Following the Paris Agreement, France revised its emission reduction target in the National Low-Carbon Strategy.3 By 2050, the “factor 4” goal (a 4-fold division of greenhouse gas emissions from 1990 levels) becomes an all greenhouse gas neutrality goal, also known as net zero emissions (NZE). This is slightly more ambitious than the CO2 neutrality for global emissions in emission pathways consistent with the 1.5°C target, since carbon sinks must then offset not only the residual emissions of CO2, but also those of methane, nitrous oxide and other greenhouse gases. An ambition greater than the world average is expected, because France has both a greater responsibility for the climate change observed today (it has contributed to accumulating greenhouse gases in the atmosphere for longer, as it was one of the first countries to carry out the industrial revolution) and a greater capacity to act. Nevertheless, it should be noted that some of the criteria considered for "allocating" emissions between countries would lead to lower pathways for France and negative net emissions in 2050.4

The National Low-Carbon Strategy also defines a pathway for reducing greenhouse gas emissions between now and 2050 and sets short and medium-term objectives, "steps" over periods of 5 years along the pathway, called "carbon budgets". A breakdown of the pathway emissions by major sectors is shown (Figure 2). As with global pathways, it involves major and rapid transformations in all sectors. Transformations are major as emissions become virtually zero or very low in the long term in all sectors. The transformations are rapid because, in view of the lifespan of infrastructures, industrial installations and buildings, 30 years remain a relatively short horizon. It should be noted that the land sector is a carbon sink throughout the proposed pathway, and in the long term it offsets all remaining positive emissions. This sink is constituted by the increase of forests, and agricultural practices allowing more carbon to be stored in the soil.

In the following paragraphs, we analyse recent trends, with regard to the pathway defined in the National Low-Carbon Strategy.

It should be remembered that France is part of a group of eighteen countries whose GHG emissions peaked in the past and have now been decreasing for several years or even decades [LeQuere et al. 2019], in this case for France since the 1970s. Global emissions, on the other hand, have been rising until 2019,5 although the rate of increase has slowed in the last decade [Friedlingstein et al. 2019].

 

Figure 2.

-- Supplied records --
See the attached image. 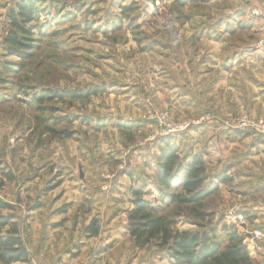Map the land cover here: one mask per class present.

--

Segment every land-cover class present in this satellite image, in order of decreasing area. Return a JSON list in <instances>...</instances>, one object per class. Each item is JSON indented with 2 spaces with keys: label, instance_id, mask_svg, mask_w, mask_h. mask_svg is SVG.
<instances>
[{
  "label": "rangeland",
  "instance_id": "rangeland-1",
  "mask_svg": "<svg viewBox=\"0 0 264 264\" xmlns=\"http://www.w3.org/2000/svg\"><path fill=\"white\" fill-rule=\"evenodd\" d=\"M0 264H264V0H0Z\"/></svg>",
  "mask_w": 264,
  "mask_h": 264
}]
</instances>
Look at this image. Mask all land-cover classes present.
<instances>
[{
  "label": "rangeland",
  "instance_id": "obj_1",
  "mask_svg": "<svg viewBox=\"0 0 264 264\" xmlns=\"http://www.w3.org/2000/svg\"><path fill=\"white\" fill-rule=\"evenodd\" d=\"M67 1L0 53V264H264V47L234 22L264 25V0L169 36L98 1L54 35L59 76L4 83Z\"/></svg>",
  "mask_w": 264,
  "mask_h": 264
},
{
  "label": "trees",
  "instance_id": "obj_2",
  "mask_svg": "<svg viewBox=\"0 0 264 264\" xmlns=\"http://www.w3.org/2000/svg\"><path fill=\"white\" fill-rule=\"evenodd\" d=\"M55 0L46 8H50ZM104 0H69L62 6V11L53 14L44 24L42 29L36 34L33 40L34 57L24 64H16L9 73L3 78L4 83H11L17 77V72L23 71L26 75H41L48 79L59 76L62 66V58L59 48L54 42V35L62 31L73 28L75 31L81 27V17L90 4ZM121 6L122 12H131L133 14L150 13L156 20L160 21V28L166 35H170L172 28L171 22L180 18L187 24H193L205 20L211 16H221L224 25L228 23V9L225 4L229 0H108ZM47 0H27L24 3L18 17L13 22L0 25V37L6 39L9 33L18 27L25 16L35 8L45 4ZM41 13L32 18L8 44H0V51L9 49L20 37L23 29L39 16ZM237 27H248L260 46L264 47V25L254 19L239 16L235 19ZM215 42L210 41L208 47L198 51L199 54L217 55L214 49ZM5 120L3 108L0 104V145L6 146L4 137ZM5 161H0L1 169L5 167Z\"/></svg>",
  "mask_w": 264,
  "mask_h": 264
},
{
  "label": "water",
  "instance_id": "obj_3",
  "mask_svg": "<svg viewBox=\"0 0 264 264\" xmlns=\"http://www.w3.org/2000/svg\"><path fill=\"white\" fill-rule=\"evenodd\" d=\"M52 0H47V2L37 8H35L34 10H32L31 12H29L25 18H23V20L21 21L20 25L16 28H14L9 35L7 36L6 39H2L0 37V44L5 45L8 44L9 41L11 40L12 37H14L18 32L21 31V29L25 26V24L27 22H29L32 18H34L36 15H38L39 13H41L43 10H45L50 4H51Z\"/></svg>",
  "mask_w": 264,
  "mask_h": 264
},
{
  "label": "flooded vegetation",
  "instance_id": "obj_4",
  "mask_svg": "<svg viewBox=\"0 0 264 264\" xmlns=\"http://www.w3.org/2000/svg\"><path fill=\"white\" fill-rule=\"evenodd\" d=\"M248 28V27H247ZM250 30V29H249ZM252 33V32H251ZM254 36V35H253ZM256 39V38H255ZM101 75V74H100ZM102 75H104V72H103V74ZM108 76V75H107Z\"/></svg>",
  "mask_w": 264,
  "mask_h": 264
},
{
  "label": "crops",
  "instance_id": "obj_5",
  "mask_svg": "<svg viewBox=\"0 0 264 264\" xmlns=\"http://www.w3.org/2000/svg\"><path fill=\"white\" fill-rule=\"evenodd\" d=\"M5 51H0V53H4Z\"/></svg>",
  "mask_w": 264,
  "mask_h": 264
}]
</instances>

-- Written tasks --
1) Please write out everything from "In the following" down to "[Friedlingstein et al. 2019]." in the passage on France's emission targets.
2) Continue the passage on France's low-carbon strategy from its last line.

-- Responses for each task --
1)
In the following paragraphs, we analyse recent trends, with regard to the pathway defined in the National Low-Carbon Strategy.

It should be remembered that France is part of a group of eighteen countries whose GHG emissions peaked in the past and have now been decreasing for several years or even decades [LeQuere et al. 2019], in this case for France since the 1970s. Global emissions, on the other hand, have been rising until 2019,5 although the rate of increase has slowed in the last decade [Friedlingstein et al. 2019].

2)
Trajectory of greenhouse gas emissions on the French territory of the "National Low-Carbon Strategy". Source: National Low-Carbon Strategy https://www.ecologique-solidaire.gouv.fr/strategie-nationale-bas-carbone-snbc.

 

Since 1990, a reference point particularly in international climate negotiations, French territorial emissions have fallen by 19% (Figure 3). Over the first period of the National Low-Carbon Strategy (2015–2018), they experienced an average decline of 1.1% per year. This decline was not enough to meet the short-term goal, the first carbon budget, the first step on the pathway towards carbon neutrality 2050, which was therefore missed. An average annual decline of 1.9% over the period would have been necessary to achieve these short-term goals. In order to comply with the next "step", the next "carbon budget", the rate of decline in emissions must triple by 2025.

 

Figure 3.

Trajectory of French territorial emissions of greenhouse gases since 1990, and "carbon budgets" by 5-year periods of the National Low-Carbon Strategy (in orange the carbon budgets of the NLCS1, and in green the carbon budgets of the NLCS2). Source: 2019 Annual Report of the High Council on Climate www.hautconseilclimat.fr/publications/rapport-2019/.

 

The largest greenhouse gas emitting sector in France is the transport sector, which accounts for more than 30% of emissions, half of which comes from private cars and 40% from trucks and commercial vehicles. Next, the buildings sector6 accounts for 19% of territorial emissions, of which 60% comes from residential buildings and the remaining 40% from tertiary buildings. This is followed by the agricultural and industrial sectors, each accounting for approximately 18% of territorial emissions.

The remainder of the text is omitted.